Every line below that has "помощью" in it should be copied.

Stored entries:
···

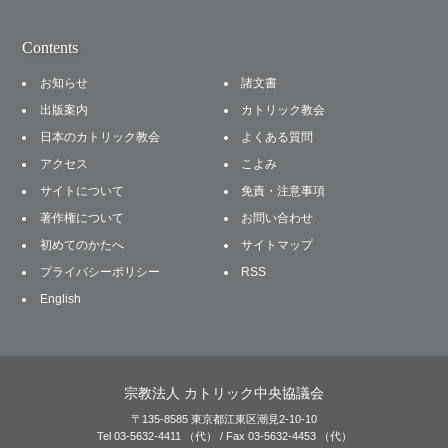
Contents
お知らせ
諸文書
出版案内
カトリック教会
日本のカトリック教会
よくある質問
アクセス
こよみ
サイトについて
免責・注意事項
著作権について
お問い合わせ
初めてのかたへ
サイトマップ
プライバシーポリシー
RSS
English
宗教法人 カトリック中央協議会
〒135-8585 東京都江東区潮見2-10-10
Tel 03-5632-4411 （代） / Fax 03-5632-4453 （代）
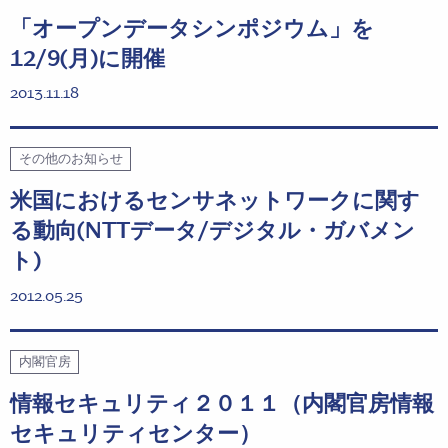
「オープンデータシンポジウム」を
12/9(月)に開催
2013.11.18
その他のお知らせ
米国におけるセンサネットワークに関す
る動向(NTTデータ/デジタル・ガバメン
ト)
2012.05.25
内閣官房
情報セキュリティ２０１１（内閣官房情報
セキュリティセンター）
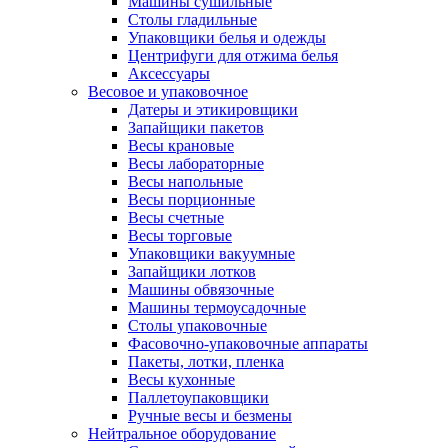
Машины сушильные
Столы гладильные
Упаковщики белья и одежды
Центрифуги для отжима белья
Аксессуары
Весовое и упаковочное
Датеры и этикировщики
Запайщики пакетов
Весы крановые
Весы лабораторные
Весы напольные
Весы порционные
Весы счетные
Весы торговые
Упаковщики вакуумные
Запайщики лотков
Машины обвязочные
Машины термоусадочные
Столы упаковочные
Фасовочно-упаковочные аппараты
Пакеты, лотки, пленка
Весы кухонные
Паллетоупаковщики
Ручные весы и безмены
Нейтральное оборудование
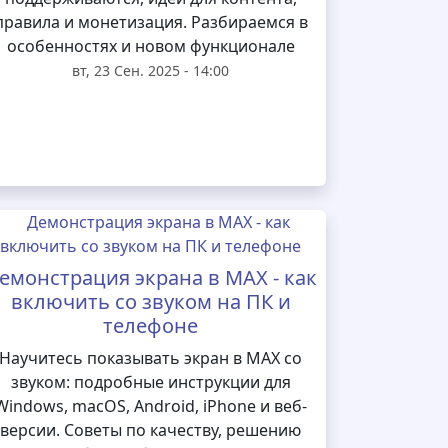
правила и монетизация. Разбираемся в
особенностях и новом функционале
вт, 23 Сен. 2025 - 14:00
емонстрация экрана в MAX - как
включить со звуком на ПК и
телефоне
Научитесь показывать экран в MAX со
звуком: подробные инструкции для
Windows, macOS, Android, iPhone и веб-
версии. Советы по качеству, решению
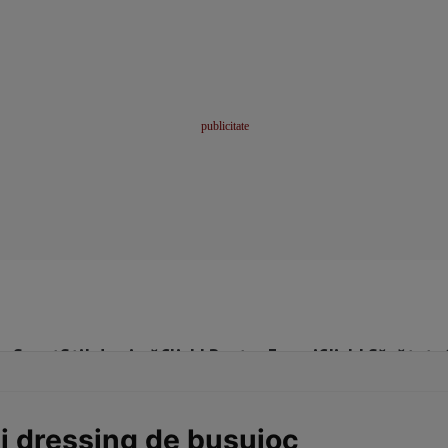
me
Sport
Stil de viață
Click! Pentru Femei
Click! Sănătate
şi dressing de busuioc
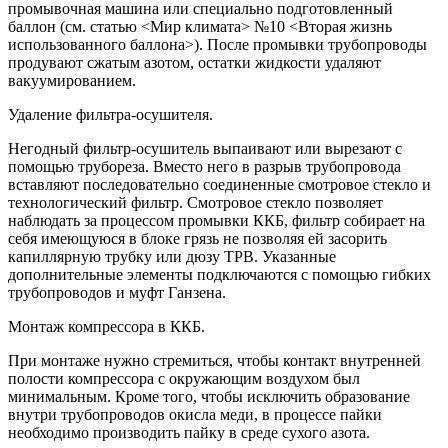
промывочная машина или специально подготовленный
баллон (см. статью <Мир климата> №10 <Вторая жизнь
использованного баллона>). После промывки трубопроводы
продувают сжатым азотом, остатки жидкости удаляют
вакуумированием.
Удаление фильтра-осушителя.
Негодный фильтр-осушитель выпаивают или вырезают с
помощью трубореза. Вместо него в разрыв трубопровода
вставляют последовательно соединенные смотровое стекло и
технологический фильтр. Смотровое стекло позволяет
наблюдать за процессом промывки ККБ, фильтр собирает на
себя имеющуюся в блоке грязь не позволяя ей засорить
капиллярную трубку или дюзу ТРВ. Указанные
дополнительные элементы подключаются с помощью гибких
трубопроводов и муфт Ганзена.
Монтаж компрессора в ККБ.
При монтаже нужно стремиться, чтобы контакт внутренней
полости компрессора с окружающим воздухом был
минимальным. Кроме того, чтобы исключить образование
внутри трубопроводов окисла меди, в процессе пайки
необходимо производить пайку в среде сухого азота.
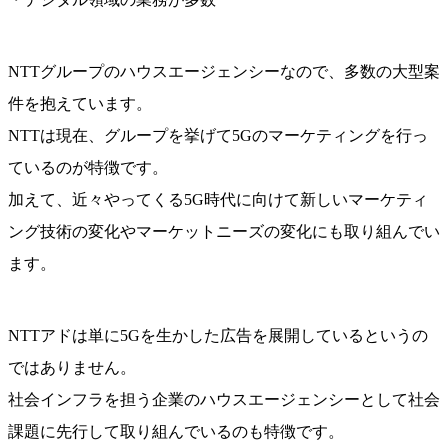
NTTグループのハウスエージェンシーなので、多数の大型案
件を抱えています。
NTTは現在、グループを挙げて5Gのマーケティングを行っ
ているのが特徴です。
加えて、近々やってくる5G時代に向けて新しいマーケティ
ング技術の変化やマーケットニーズの変化にも取り組んでい
ます。
NTTアドは単に5Gを生かした広告を展開しているというの
ではありません。
社会インフラを担う企業のハウスエージェンシーとして社会
課題に先行して取り組んでいるのも特徴です。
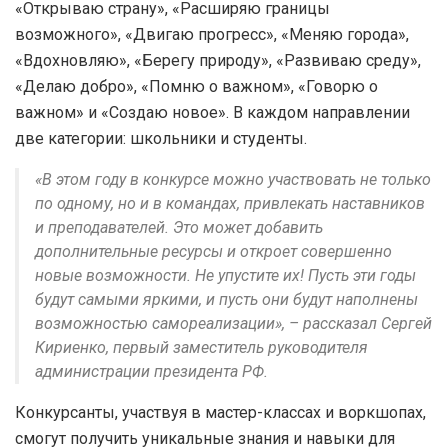
«Открываю страну», «Расширяю границы
возможного», «Двигаю прогресс», «Меняю города»,
«Вдохновляю», «Берегу природу», «Развиваю среду»,
«Делаю добро», «Помню о важном», «Говорю о
важном» и «Создаю новое». В каждом направлении
две категории: школьники и студенты.
«В этом году в конкурсе можно участвовать не только
по одному, но и в командах, привлекать наставников
и преподавателей. Это может добавить
дополнительные ресурсы и откроет совершенно
новые возможности. Не упустите их! Пусть эти годы
будут самыми яркими, и пусть они будут наполнены
возможностью самореализации», – рассказал Сергей
Кириенко, первый заместитель руководителя
администрации президента РФ.
Конкурсанты, участвуя в мастер-классах и воркшопах,
смогут получить уникальные знания и навыки для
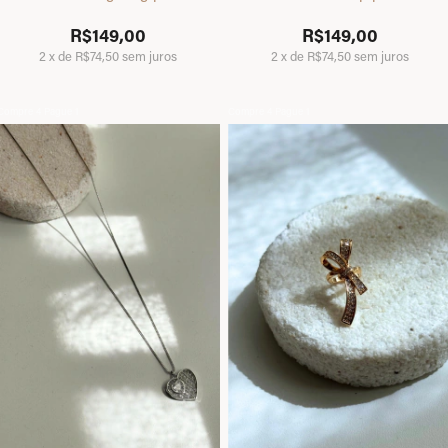
R$149,00
R$149,00
2
x
de
R$74,50
sem juros
2
x
de
R$74,50
sem juros
Compre 4 Pague 1
Compre 4 Pague 1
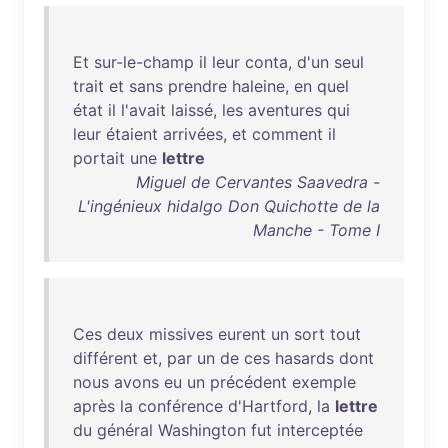
Et
sur-le-champ
il
leur
conta
,
d'un
seul
trait
et
sans
prendre
haleine
,
en
quel
état
il
l'avait
laissé
,
les
aventures
qui
leur
étaient
arrivées
,
et
comment
il
portait
une
lettre
Miguel de Cervantes Saavedra -
L'ingénieux hidalgo Don Quichotte de la
Manche - Tome I
Ces
deux
missives
eurent
un
sort
tout
différent
et
,
par
un
de
ces
hasards
dont
nous
avons
eu
un
précédent
exemple
après
la
conférence
d'Hartford
,
la
lettre
du
général
Washington
fut
interceptée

···

■ **SOLUTION TO THIS PROBLEM**
помощью трубореза. Вместо него в разрыв трубопровода
дополнительные элементы подключаются с помощью гибких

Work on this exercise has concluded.